The next level of practice is coined in India as sadhana.  Sadhana is a Sanskrit word commonly found in conversations and ancient texts on spiritual practices that aim for life’s ultimate goal (according to Sanskrit literature and known by various terms) Moskha – liberation of the soul.  

The Indian classical art context is a cultural matrix shared by Yoga, Vedanta, Shaivism, Tantra, Buddhism, and so forth.  The goal of life is defined from the earliest ancient texts and our artistic theories are built upon these assumptions.  For this reason the viewpoint is that life is a path – a journey towards this goal (of liberation) and everything we do in this lifetime either helps us reach the goal, or takes us farther from this goal.  Art and the spiritual journey are entwined at the most intrinsic levels and it is said that the path of art can lead one to Moksha.  It is for this very reason that the last dance choreography in our Odissi dance repertoire is called ‘Mokhsa’. 

Sadhana means unflinching, sacrificial, dedicated practice – with a goal of spiritual transcendence in mind.  This later part of the definition is what differentiates sadhana from riyaz.  While riyaz can be undertaken simply for self glory and to reach fame… Sadhana asserts that the goal must be defined as a spiritual one. 

Those of us training in parampara or lineage based arts practices in India have all heard our Gurus define the way we should approach our art as ‘a life of sadhana’ – a life of incredible sacrifice and focus.  Through this one pointed focus, concentration and commitment to the art of practice (sadhana) we are told that we can even achieve siddhis – miraculous powers one gets by accessing new levels of awareness achieved in meditative-like states of practice!  

Students of classical yoga will recognize this term from studying Patanjali’s Yoga Sutras, where sage Patanjali describes the ‘super human powers’ one can attain through the rigors of Yogic sadhana.  Sadhana of any kind aims at complete and total transformation and transcendence of all that is mundane, all that we know to be possible, and all that we previously assumed of ourself. 

One of the important instructions I have been given by my own Gurus (whether it be my Mokhsa Guru who gave me a personal meditation/worship practice, my Kalaripayattu or music teachers, or my Odissi Guru)… Sadhana is done EVERY DAY, no matter what.  No matter how we “feel”.  It is our duty, our life, our very source of power and self-knowledge.

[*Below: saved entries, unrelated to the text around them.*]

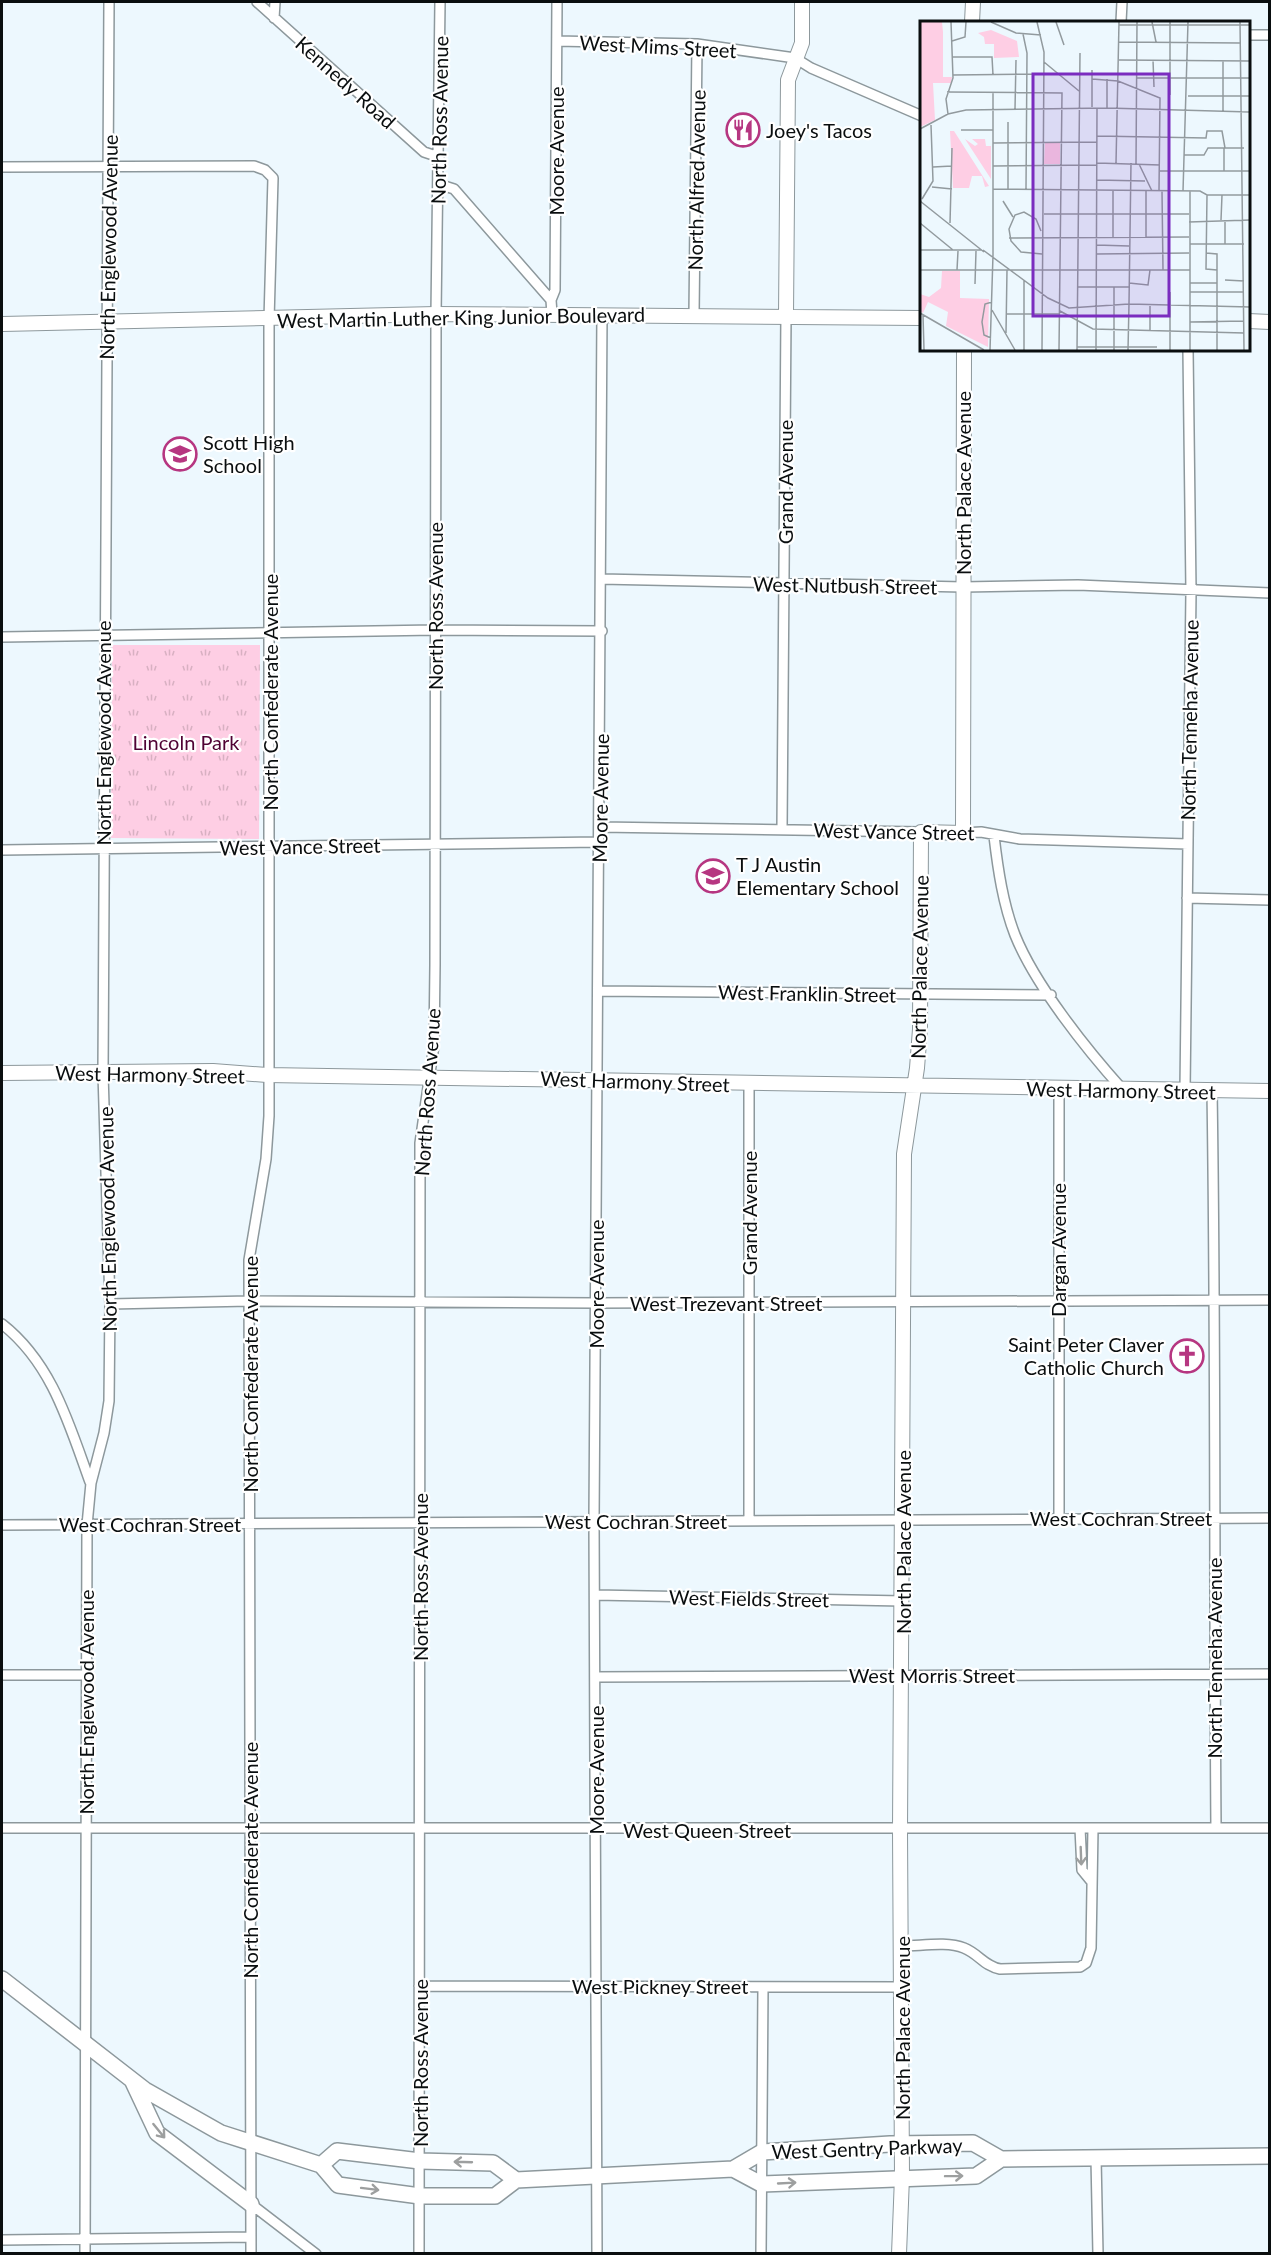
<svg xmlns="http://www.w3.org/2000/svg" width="1271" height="2255" viewBox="0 0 1271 2255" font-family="Lato,sans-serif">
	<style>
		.park { fill: url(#park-tufts) }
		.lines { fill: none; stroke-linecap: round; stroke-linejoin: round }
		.street-casing { stroke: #8d989c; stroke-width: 12 }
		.secondary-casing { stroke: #8d989c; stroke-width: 16 }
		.primary-casing { stroke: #8d989c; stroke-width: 18 }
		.street { stroke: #fff; stroke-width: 9 }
		.secondary { stroke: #fff; stroke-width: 14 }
		.primary { stroke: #fff; stroke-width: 15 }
		.oneway { stroke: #9d9f9f }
		.labels { text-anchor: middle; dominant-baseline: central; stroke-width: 4.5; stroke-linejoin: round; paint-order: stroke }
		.street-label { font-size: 20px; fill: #0a0e0f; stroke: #fff }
		.poi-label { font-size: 20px; fill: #0a0e0f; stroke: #fff; text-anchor: start }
		.park-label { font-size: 20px; fill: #500234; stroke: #fff }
		.inset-road { fill: none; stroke: #929a9e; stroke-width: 1.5 }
		.view { fill: #7b2cbf; fill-opacity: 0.15; stroke: #7b2cbf; stroke-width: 3 }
		.inset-edge { fill: none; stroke: #0a0e0f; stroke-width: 3 }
	</style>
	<defs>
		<pattern id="park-tufts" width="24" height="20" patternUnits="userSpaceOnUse" patternTransform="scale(1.5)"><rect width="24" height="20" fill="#fecee4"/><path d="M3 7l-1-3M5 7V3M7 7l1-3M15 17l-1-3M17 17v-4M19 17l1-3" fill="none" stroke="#d8b0c2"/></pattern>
	</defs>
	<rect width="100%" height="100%" fill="#edf8fe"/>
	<!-- park -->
	<path class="park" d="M112,645h148l-1,194 -148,-1z"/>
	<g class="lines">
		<defs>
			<path id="street" d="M257,2l167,150 15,5
				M274,18l1,-16
				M1121,22l1,-20
				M1248,35h22
				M557,41l140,3 98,14 16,10 111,48
				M2,167l252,-1 11,4 8,8 -4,142v796l-3,43 -17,101 2,994
				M438,184l16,5 97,111 1,14
				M551,300l4,-10 2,-288
				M694,315l3,-271
				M601,579l362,8 115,-2 192,8
				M2,637l433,-7 167,1
				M600,827l321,5
				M782,829l4,-514
				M963,833l18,-1 39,7 168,5
				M994,836c4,34 9,68 21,99 20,50 72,115 108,155
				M2,850l597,-8
				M1187,898l83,2
				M599,991l452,4
				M1185,1090l6,-499 -3,-241
				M1212,1091c4,246 2,492 4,737
				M110,1304l139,-3 347,2 674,-3
				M2,1324c50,39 67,100 88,158
				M1059,1518v-429
				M749,1521v-437
				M2,1525l1268,-7
				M595,1595l308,6
				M2,1675h85
				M595,1677l675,-3
				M2,1828h1268
				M1080,1828l2,42 9,11
				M903,1946c18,0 44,-5 61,2 15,6 20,18 36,21l80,-2 6,-4 5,-15 2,-120
				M419,1986l482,1
				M1096,2158l2,96
				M251,2204l65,50
				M2,2240l249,-3
				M85,2254l2,-729 4,-42 13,-50 5,-32 1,-97 -7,-231 6,-1071
				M419,2254l1,-1111 14,-98 1,-80 1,-651 4,-312
				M597,2254l-3,-733 8,-1207
				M761,2254l2,-267"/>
			<path id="secondary" d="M972,22l1,-20
				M786,315l2,-235 14,-37v-41
				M1248,321l22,1
				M2,324l434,-10 486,4
				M2,1073l211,-2 54,4 1003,16
				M899,2254l3,-77 -2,-347 4,-676 13,-86 3,-39 1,-197 42,1 1,-483"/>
			<path id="primary" d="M2,1979l143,111 76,43 100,32 17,20 82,11h75l21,-16 217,-11 29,-17 128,-8 83,-1 28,16 269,-3
				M133,2082l24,51 94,71
				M321,2165l16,-14 83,10 73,2 23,17
				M733,2169l28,15 215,-8 25,-17"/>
		</defs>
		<!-- street casing -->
		<use href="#street" class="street-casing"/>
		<!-- secondary casing -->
		<use href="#secondary" class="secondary-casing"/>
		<!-- primary casing -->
		<use href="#primary" class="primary-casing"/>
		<!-- street -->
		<use href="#street" class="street"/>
		<!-- secondary -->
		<use href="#secondary" class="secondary"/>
		<!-- primary -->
		<use href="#primary" class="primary"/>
	</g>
	<!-- one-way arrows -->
	<defs><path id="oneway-shaft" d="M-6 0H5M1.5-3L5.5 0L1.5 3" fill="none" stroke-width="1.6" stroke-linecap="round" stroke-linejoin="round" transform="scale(1.5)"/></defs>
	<g class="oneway">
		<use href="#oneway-shaft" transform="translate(1081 1856) rotate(88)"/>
		<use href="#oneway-shaft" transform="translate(159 2131) rotate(51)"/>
		<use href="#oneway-shaft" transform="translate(463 2162) rotate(-178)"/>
		<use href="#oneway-shaft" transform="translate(954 2176) rotate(-1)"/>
		<use href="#oneway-shaft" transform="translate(787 2183) rotate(-3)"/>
		<use href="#oneway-shaft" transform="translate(370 2189) rotate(7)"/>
	</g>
	<!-- icons -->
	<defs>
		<symbol id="restaurant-ring" viewBox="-11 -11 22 22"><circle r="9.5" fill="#fff" stroke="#b63681" stroke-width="1.5"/><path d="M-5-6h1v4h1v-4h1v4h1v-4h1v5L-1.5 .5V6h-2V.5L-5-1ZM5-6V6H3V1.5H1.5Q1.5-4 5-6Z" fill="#b63681"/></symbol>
		<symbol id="school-ring" viewBox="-11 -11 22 22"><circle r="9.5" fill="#fff" stroke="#b63681" stroke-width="1.5"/><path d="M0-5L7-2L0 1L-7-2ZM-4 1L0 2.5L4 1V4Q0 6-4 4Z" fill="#b63681"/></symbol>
		<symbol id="church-ring" viewBox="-11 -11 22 22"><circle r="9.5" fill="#fff" stroke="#b63681" stroke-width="1.5"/><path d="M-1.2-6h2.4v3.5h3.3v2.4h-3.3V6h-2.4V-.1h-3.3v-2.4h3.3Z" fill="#b63681"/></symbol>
	</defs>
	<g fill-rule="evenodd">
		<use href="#restaurant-ring" x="724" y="111" width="38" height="38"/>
		<use href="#school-ring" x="161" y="435" width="38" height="38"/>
		<use href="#school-ring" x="694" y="857" width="38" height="38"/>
		<use href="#church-ring" x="1168" y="1337" width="38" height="38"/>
	</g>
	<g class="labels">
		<!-- street labels -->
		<g class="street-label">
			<text transform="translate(658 46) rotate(3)">West Mims Street</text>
			<text transform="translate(346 82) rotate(42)">Kennedy Road</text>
			<text transform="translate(439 120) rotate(-89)">North Ross Avenue</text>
			<text transform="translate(556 151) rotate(-90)">Moore Avenue</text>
			<text transform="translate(696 180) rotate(-89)">North Alfred Avenue</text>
			<text transform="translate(108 247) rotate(-89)">North Englewood Avenue</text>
			<text transform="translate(461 317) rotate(-1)">West Martin Luther King Junior Boulevard</text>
			<text transform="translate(785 482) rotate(-90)">Grand Avenue</text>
			<text transform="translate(963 483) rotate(-90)">North Palace Avenue</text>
			<text transform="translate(845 585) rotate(1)">West Nutbush Street</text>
			<text transform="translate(435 606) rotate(-90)">North Ross Avenue</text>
			<text transform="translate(270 692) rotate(-90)">North Confederate Avenue</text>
			<text transform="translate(1189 720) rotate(-89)">North Tenneha Avenue</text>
			<text transform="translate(103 733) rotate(-90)">North Englewood Avenue</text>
			<text transform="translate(600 798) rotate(-89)">Moore Avenue</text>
			<text transform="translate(894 831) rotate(1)">West Vance Street</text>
			<text transform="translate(300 846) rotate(-1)">West Vance Street</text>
			<text transform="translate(919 967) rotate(-89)">North Palace Avenue</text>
			<text transform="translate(807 993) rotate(1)">West Franklin Street</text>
			<text transform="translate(150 1074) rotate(1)">West Harmony Street</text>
			<text transform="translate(635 1081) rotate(2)">West Harmony Street</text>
			<text transform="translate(1121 1090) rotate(1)">West Harmony Street</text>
			<text transform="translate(427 1092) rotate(-86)">North Ross Avenue</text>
			<text transform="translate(749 1213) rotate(-90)">Grand Avenue</text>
			<text transform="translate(107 1219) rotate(-91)">North Englewood Avenue</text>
			<text transform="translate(1058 1250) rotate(-90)">Dargan Avenue</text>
			<text transform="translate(596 1284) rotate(-90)">Moore Avenue</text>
			<text x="726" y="1303">West Trezevant Street</text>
			<text transform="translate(250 1374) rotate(-90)">North Confederate Avenue</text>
			<text x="1121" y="1518">West Cochran Street</text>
			<text x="636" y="1521">West Cochran Street</text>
			<text x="150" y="1524">West Cochran Street</text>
			<text transform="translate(903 1542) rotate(-90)">North Palace Avenue</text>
			<text transform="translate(420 1577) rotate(-90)">North Ross Avenue</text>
			<text transform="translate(749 1598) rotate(1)">West Fields Street</text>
			<text transform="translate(1214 1658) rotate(-90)">North Tenneha Avenue</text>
			<text x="932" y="1675">West Morris Street</text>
			<text transform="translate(86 1702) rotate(-90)">North Englewood Avenue</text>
			<text transform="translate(596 1770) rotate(-90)">Moore Avenue</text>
			<text x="707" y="1830">West Queen Street</text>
			<text transform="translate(250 1860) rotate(-90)">North Confederate Avenue</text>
			<text x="660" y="1986">West Pickney Street</text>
			<text transform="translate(902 2028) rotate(-90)">North Palace Avenue</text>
			<text transform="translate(420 2063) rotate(-90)">North Ross Avenue</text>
			<text transform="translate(867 2148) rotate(-2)">West Gentry Parkway</text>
		</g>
		<!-- poi labels -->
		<g class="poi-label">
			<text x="766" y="130">Joey's Tacos</text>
			<text x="203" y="442">Scott High<tspan x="203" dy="23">School</tspan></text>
			<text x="736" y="864">T J Austin<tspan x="736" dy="23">Elementary School</tspan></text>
			<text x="1164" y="1344" text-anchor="end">Saint Peter Claver<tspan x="1164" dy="23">Catholic Church</tspan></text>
		</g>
		<!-- park labels -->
		<g class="park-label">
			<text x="186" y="742">Lincoln Park</text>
		</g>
	</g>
	<!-- overview -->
	<g transform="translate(920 21)">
		<rect width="330" height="330" fill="#edf8fe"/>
		<path d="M1,1h21l1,10h-23zM71,9l26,11 2,16 -25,1v-14h-9l-1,-7 -6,-4zM30,110h4l35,55 -4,1 -3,-11h-10l-3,12h-16zM45,118l10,7 3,-2 -6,-5h13l1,7h5v33z" fill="#fecee4"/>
		<path d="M0,11h23v45h9l-1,6h-18l2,37 -15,7zM125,122h15v21h-16zM22,250h18v27l29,1 -1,48 -42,-21 2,-14 -20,-10 -5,11 -3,-2v-17l9,3 12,-9z" fill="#fecee4"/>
		<path class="inset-road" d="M71,1l25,11 25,2M117,1l7,30 -2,298M136,1l8,23M232,1l4,20M250,1v73M320,1l4,328M199,4h131M103,13l4,19 -1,136M32,20l13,-4 1,-15M198,21l122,1M33,36h39l1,18M199,39l131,1M233,39l1,27M303,40v50M124,41l35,29M33,54l91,-1M217,57h113M172,58l26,2 42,17 -1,93M27,71l115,1 -3,257M268,75h62M172,86v-37M187,87v-29M95,88l1,-49M28,93l-2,-15 7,-21 -2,-56M88,101v67M0,108l28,-15 18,-4 141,-2 143,4M41,109h32M177,115l109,2 1,-7h15l3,17M73,122l104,-1M264,134h20l4,-7h36M177,142l63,2M196,142l3,-141M216,143l1,-142M219,143l13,27M73,145l104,-1M13,146l19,-1M240,150h90M304,150v-23M177,159l48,1M12,166l20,2M73,168l207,2 7,4h43M242,170l1,79M263,170l5,-169M270,170v159M287,174l-1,74 11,1M2,178l11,-18 -2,-56M0,180l64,51M83,180l10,16M124,193h145M301,199l1,-25M305,199v24M269,201l61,-2M0,202l33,27M30,202l2,-75M121,210l-5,-12 -12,-7 -9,3 -6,14 2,12 10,11 21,2M193,216v-46M226,216v-46M89,217l180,-1M270,223h54M176,224l33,1M0,229h62M63,229l65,48 21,10 60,-4 121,3M286,232l11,1v96M176,233l93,-1M73,234v-163M0,249h270M37,249l1,-19M305,259l19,1M209,262l19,2 2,-15M270,262h27M55,263l1,-33M157,266h52M250,271v58M270,271h54M209,283l2,-141M230,285v26M72,289l23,40M140,290l33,18 151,4M0,292l64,37M87,293h52M3,294l1,35M270,301l54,-1M86,312l1,-63M71,317l-7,-3 -2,-13 3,-18 7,-2M157,326h80M70,329l3,-95M104,329v-70M157,329l3,-297M176,329l1,-242M194,329v-63M208,329l1,-46"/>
		<path class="view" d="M113,53h136v242h-136z"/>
		<rect width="330" height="330" class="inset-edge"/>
	</g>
	<!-- border -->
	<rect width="1271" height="2255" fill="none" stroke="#0a0e0f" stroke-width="6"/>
</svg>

So today I write you from my solitary confinement, on home lock down at my tiny house in Rajasthan.  Since this whole crisis began to unfold, I have found my moods swinging between extremes.  From hopeful and optimistic… to frustration and lack of motivation.  The stress of being separated from my husband while his situation grows more complicated and the fear of the unknown we are all facing… I must admit it has been a challenging time!

But we have been training for this!  The thread that runs through each day of my life, whether a happy day or a day clouded by fear… is sadhana.  Whether I want to or not; whether I feel inspired to, or not… I keep forging on with my daily practices of dance, yoga and meditation.  This gift and self-responsibility given to me by my Gurus has become the foundation of my days and my very outlook on life.  One thing I notice its that always, always – I walk away from my sadhana feeling better.

One thing I reminded our students of in the last theory class at SSD in Session #2  was: “You are not ordinary people.  Stop setting your standards at the mediocrity of the general mass of our societies.  You are Extra-Ordinary!”.  This is the commitment we make when we enter into the world of sadhana, those ‘rules’ of behavior and thought assumed by the mass of society no longer apply us.  When we choose sadhana, we willingly recalibrate our vision of life and set our sights on a higher vision of life and ART.